HUD’s CHCO investigated for alleged hiring abuses

By Jason Miller
Executive Editor
Federal News Radio

The Department of Housing and Urban Development has been a model in government when it comes to reforming its hiring process.

But now the person running that transformation, HUD chief human capital officer Janie Payne, is under investigation by the agency’s inspector general.

Payne and a HUD spokesman confirm the Inspector General is investigating allegations of illegal hiring practices. The IG is looking at whether Payne exerted her influence so her daughter could be hired at HUD.


“We see the investigation as a way of reassuring everyone of the integrity of our HR system,” the HUD spokesman said in an interview with Federal News Radio. “If anything is found to be out of order, we are pretty sure we have the precise roadmap to get back on track. I don’t know where we are yet. We haven’t received anything back from the IG. We are anxiously awaiting that because we are working on transformation.”

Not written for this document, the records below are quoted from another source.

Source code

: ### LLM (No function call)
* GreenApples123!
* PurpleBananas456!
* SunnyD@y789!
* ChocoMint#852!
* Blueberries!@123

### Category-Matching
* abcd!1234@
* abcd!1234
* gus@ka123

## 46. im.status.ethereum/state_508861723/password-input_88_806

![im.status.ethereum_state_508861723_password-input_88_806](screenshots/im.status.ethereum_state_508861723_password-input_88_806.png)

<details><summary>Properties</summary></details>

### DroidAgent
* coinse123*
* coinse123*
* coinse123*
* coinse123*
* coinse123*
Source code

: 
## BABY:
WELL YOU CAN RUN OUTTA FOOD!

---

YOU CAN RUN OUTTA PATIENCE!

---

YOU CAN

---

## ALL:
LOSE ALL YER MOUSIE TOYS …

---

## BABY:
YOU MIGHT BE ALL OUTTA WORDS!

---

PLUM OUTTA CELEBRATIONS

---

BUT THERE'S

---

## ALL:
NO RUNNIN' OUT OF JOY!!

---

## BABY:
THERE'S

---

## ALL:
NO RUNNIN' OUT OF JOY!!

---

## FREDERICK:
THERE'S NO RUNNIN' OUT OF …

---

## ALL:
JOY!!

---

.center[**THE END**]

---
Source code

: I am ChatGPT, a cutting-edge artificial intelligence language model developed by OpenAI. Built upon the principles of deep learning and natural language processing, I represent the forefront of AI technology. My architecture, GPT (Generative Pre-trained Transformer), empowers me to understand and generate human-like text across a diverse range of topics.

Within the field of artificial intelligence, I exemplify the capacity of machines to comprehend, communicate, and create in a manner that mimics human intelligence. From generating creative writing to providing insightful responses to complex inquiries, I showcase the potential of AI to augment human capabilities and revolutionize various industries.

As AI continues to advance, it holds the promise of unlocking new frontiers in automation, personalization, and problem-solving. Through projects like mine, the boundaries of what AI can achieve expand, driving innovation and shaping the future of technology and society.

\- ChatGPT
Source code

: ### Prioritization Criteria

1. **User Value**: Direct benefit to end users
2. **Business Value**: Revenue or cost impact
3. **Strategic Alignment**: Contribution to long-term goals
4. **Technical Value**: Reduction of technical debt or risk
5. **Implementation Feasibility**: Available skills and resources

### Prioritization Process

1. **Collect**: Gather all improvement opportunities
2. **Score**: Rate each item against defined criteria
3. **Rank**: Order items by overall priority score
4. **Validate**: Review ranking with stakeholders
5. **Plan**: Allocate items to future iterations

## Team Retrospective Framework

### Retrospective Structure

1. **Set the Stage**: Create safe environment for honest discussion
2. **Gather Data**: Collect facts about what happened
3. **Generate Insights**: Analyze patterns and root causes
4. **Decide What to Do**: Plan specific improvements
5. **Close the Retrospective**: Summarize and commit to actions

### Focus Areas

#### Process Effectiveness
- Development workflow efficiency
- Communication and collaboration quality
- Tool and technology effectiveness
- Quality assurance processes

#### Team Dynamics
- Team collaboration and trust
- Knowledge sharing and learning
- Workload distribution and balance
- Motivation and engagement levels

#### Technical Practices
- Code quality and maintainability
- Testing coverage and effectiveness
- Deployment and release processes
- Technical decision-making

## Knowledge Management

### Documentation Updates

Payne has been on paid administrative leave for about a month during the investigation-which is common practice during an investigation by the IG.

“Having done this for over 35 years in multiple federal agencies and in the private sector I have a stellar reputation,” Payne said in an interview with Federal News Radio. “I am anxious for this to be resolved so that my name can be cleared. That’s very important to me.”

Payne said her daughter was hired at HUD, but she had nothing to do with it and her daughter works for another organization in the agency.

One HUD source, who spoke on condition of anonymity because they didn’t get approval to speak on this matter, said it’s not uncommon throughout the government for relatives to work for the same agency.

The HUD spokesman said the IG received a call on its hotline to report fraud, waste or abuse and at the same time the agency’s deputy secretary had started looking into the allegations.

“These are rumors you can’t afford to take a pass on,” the spokesman said. “When a rumor about a system that is so critical as HR, the deputy secretary couldn’t afford to take a pass on it and as a result made the decision to refer the allegations to the IG.”

Payne, who also is the co-chairwoman of the CHCO Council’s performance management task force, said she’s not sure where the allegations are coming from.

“In my office, I’ve taken transformation seriously,” she said. “I’ve done a restructuring, made changes and am holding people accountable in ways that haven’t been done before. I guess there are probably some disgruntled people in my organization. It could have very well come from that and things that people were unhappy about. I’ve been pushing some radical changes in my organization.”

Payne said she looks forward to having her name cleared and going back to HUD to continue transforming the agency’s hiring process.

“I’m very committed to the transformation and the secretary’s vision for HUD and I think that I’ve laid the foundation for extraordinary change in the organization and the agency is beginning to see the results from that,” Payne said. “I’m just anxious to move forward with great foundation and great group of people to accomplish agency objectives.”

Over the last year, HUD reduced its time to hire from more than 140 days to 76 days as of December 2010.